Abstract
BACKGROUND
Exposure of neonatal mice to hyperoxia results in pulmonary vascular remodeling and aberrant phosphodiesterase-5 (PDE5) signaling. Although glucocorticoids are frequently utilized in the NICU, little is known about their effects on the developing pulmonary vasculature and on PDE5. We sought to determine the effects of hydrocortisone (HC) on pulmonary vascular development and on PDE5 in a neonatal mouse model of hyperoxic lung injury.
METHODS
C57BL/6 mice were placed in 21% O2 or 75% O2 within 24h of birth and received HC (1, 5, or 10 mg/kg subcutaneously every other day) or vehicle. At 14d, right ventricular hypertrophy (RVH), medial wall thickness (MWT), lung morphometry, and pulmonary artery (PA) PDE5 activity were assessed. PDE5 activity was measured in isolated pulmonary artery smooth muscle cells (PASMC) exposed to 21% or 95% O2 ± 100nM HC for 24h.
RESULTS
Hyperoxia resulted in alveolar simplification, RVH, increased MWT, and increased PA PDE5 activity. HC decreased hyperoxia-induced RVH and attenuated MWT. HC had dose-dependent effects on alveolar simplification. HC decreased hyperoxia-induced PDE5 activity in vivo and in vitro.
CONCLUSIONS
HC decreases hyperoxia-induced pulmonary vascular remodeling and attenuates PDE5 activity. These findings suggest that HC may protect against hyperoxic injury in the developing pulmonary vasculature.
INTRODUCTION
Bronchopulmonary dysplasia (BPD) remains one of the most common complications of prematurity. Despite advances in neonatal care and increased survival of infants born extremely premature, the incidence of BPD has remained relatively unchanged (1). Anywhere from 22 to 68% of infants born prematurely will go on to develop BPD, increasing mortality, morbidity, and health care costs (1–3). One well-known complication of BPD is the development of pulmonary hypertension (PH). Of those infants with moderate to severe BPD, up to 25% will progress to develop PH (4–7). The outcomes for infants with BPD-associated PH are significantly worse when compared to infants with BPD alone (6,8). BPD infants with PH are at risk for development of further cardiovascular complications, including right ventricular hypertrophy (RVH) and right heart failure. The best treatment options for BPD-associated PH remain unknown.

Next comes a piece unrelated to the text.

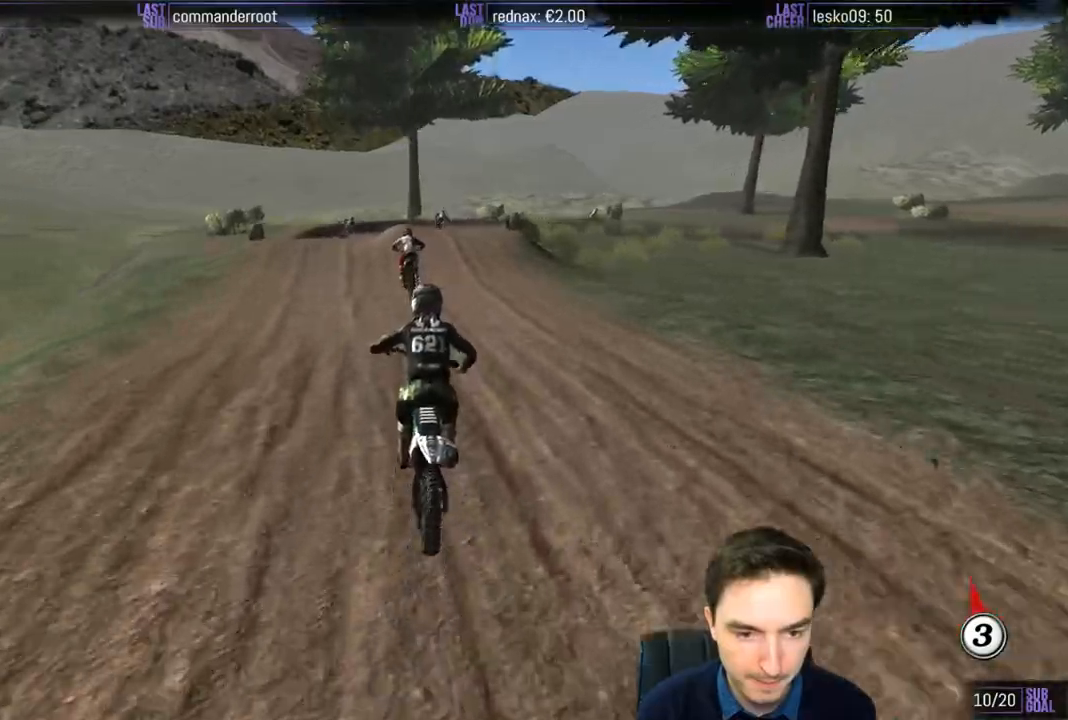
{"buttons": ["X"], "left_stick": "right", "right_stick": "center", "events": [[217, "R2", "up"], [250, "X", "down"], [350, "X", "up"], [417, "left_stick", "right"], [450, "X", "down"]]}
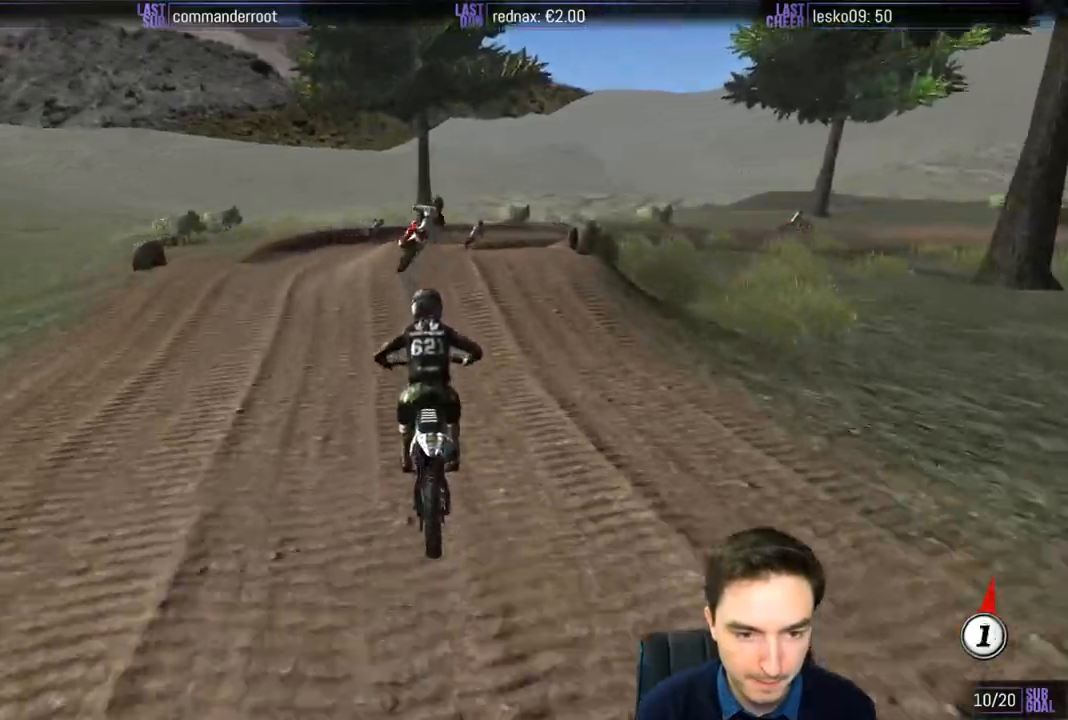
{"buttons": [], "left_stick": "down-right", "right_stick": "center", "events": [[17, "X", "up"], [100, "A", "down"], [100, "L2", "down"], [100, "left_stick", "center"], [317, "A", "up"], [433, "L2", "up"], [483, "left_stick", "down-right"]]}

In order to study the pulmonary and vascular processes underlying BPD, we utilized the murine model of hyperoxic lung injury. The murine lung at the time of birth is histologically similar to the lung of a premature human infant born at 24–28 weeks of gestation (9). We have previously reported that two-week exposure of neonatal mice to hyperoxia results in pathological changes similar to anomalies seen in human infants with BPD and BPD-associated PH (10), including development of RVH, remodeling of small pulmonary arteries, and alveolar simplification (10–12). An additional finding in the murine model of hyperoxic lung injury is increased activation of phosphodiesterase type 5 (PDE5) in the small pulmonary arteries (10). PDE5 is the major phosphodiesterase isoform in lung vasculature that catalyzes the conversion of cyclic guanosine monophosphate (cGMP) to its inactive form GMP, ultimately resulting in vasoconstriction. Although sildenafil, a PDE5 inhibitor, is sometimes used in the treatment of infants with BPD-associated PH, its use in those patients is not well-studied (13,14). Additionally, sildenafil now comes with a black box warning against its use in children, further underscoring the need for additional neonatal PH therapies (15).
Glucocorticoids have been historically used in neonatal care for the treatment of pressor-resistant hypotension and adrenal insufficiency, as well as for BPD treatment and prophylaxis. Although these medications continue to be used with some frequency in the NICU (16), their effects on neonatal pulmonary vasculature remain largely unknown. Glucocorticoids have been reported to attenuate pulmonary hypertension in meconium aspiration syndrome, a disease with a strong inflammatory component (17,18). Prenatal glucocorticoids have been found to improve postnatal transition in lambs with persistent pulmonary hypertension of the newborn (PPHN) (19). Our lab has previously demonstrated that postnatal hydrocortisone improves oxygenation, attenuates oxidative stress, and decreases hyperoxia-induced PDE5 activation in a sheep model of PPHN (20). In addition, hydrocortisone treatment of isolated pulmonary artery smooth muscle cells (PASMC) attenuated PDE5 activity induced by 24hr hyperoxia exposure (21). In the current study we set out to determine the effects of hydrocortisone on pulmonary vasculature, lung architecture, and vascular PDE5 activity in a mouse model of hyperoxic lung injury, which more closely approximates the preterm pulmonary vasculature.
RESULTS
Hydrocortisone attenuates hyperoxia-induced RVH and ameliorates remodeling of small PAs in neonatal mice
As previously described (10), hyperoxia mice demonstrated RVH as measured by the Fulton’s index (125±4% vs. normoxia-vehicle) (Figure 1). Treatment with all doses of HC led to significant decreases in Fulton’s index (90±3%, 83±7%, 87±3% for 1mg/kg, 5mg/kg, and 10mg/kg respectively vs. hyperoxia-vehicle mice) (Figure 1). Interestingly, treatment with 5mg/kg and 10 mg/kg HC resulted in a small but statistically significant increase in RVH in normoxia when compared to vehicle-treated animals (117±4% and 113±8% respectively vs. normoxia-vehicle).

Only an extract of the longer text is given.